**Your task:**
What you write must match the records exactly, except for the images, which are left out.
───── Provided data ─────
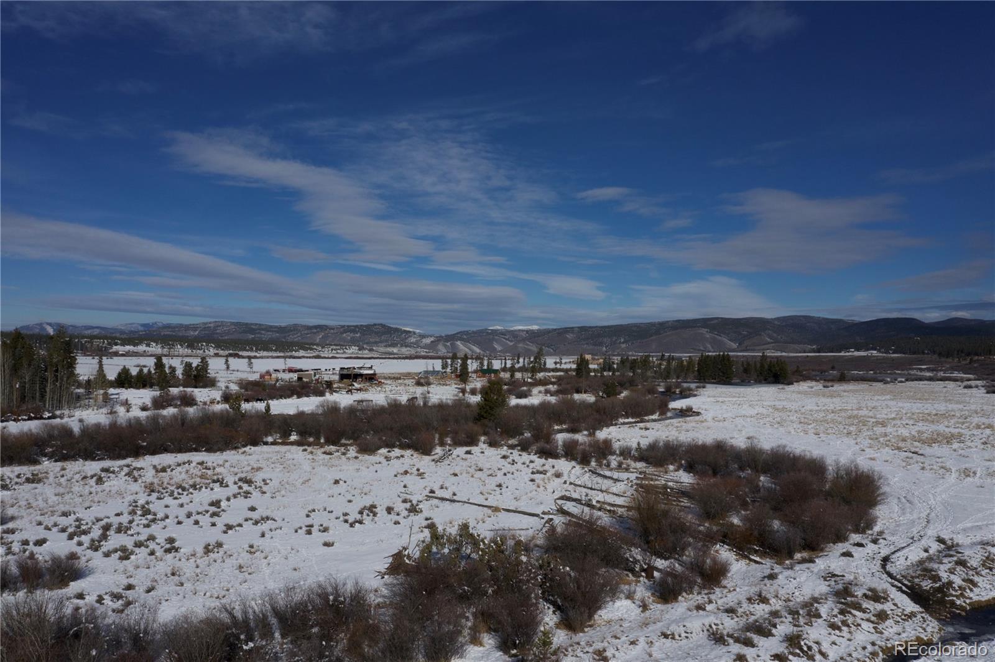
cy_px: 331
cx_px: 498
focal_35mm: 28
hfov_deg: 65.5
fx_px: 773
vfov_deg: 46.4
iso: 100
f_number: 7.1
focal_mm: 10.26
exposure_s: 1/1250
─────
**Solved exercise:**
cy_px: 331
cx_px: 498
focal_35mm: 28
hfov_deg: 65.5
fx_px: 773
vfov_deg: 46.4
iso: 100
f_number: 7.1
focal_mm: 10.26
exposure_s: 1/1250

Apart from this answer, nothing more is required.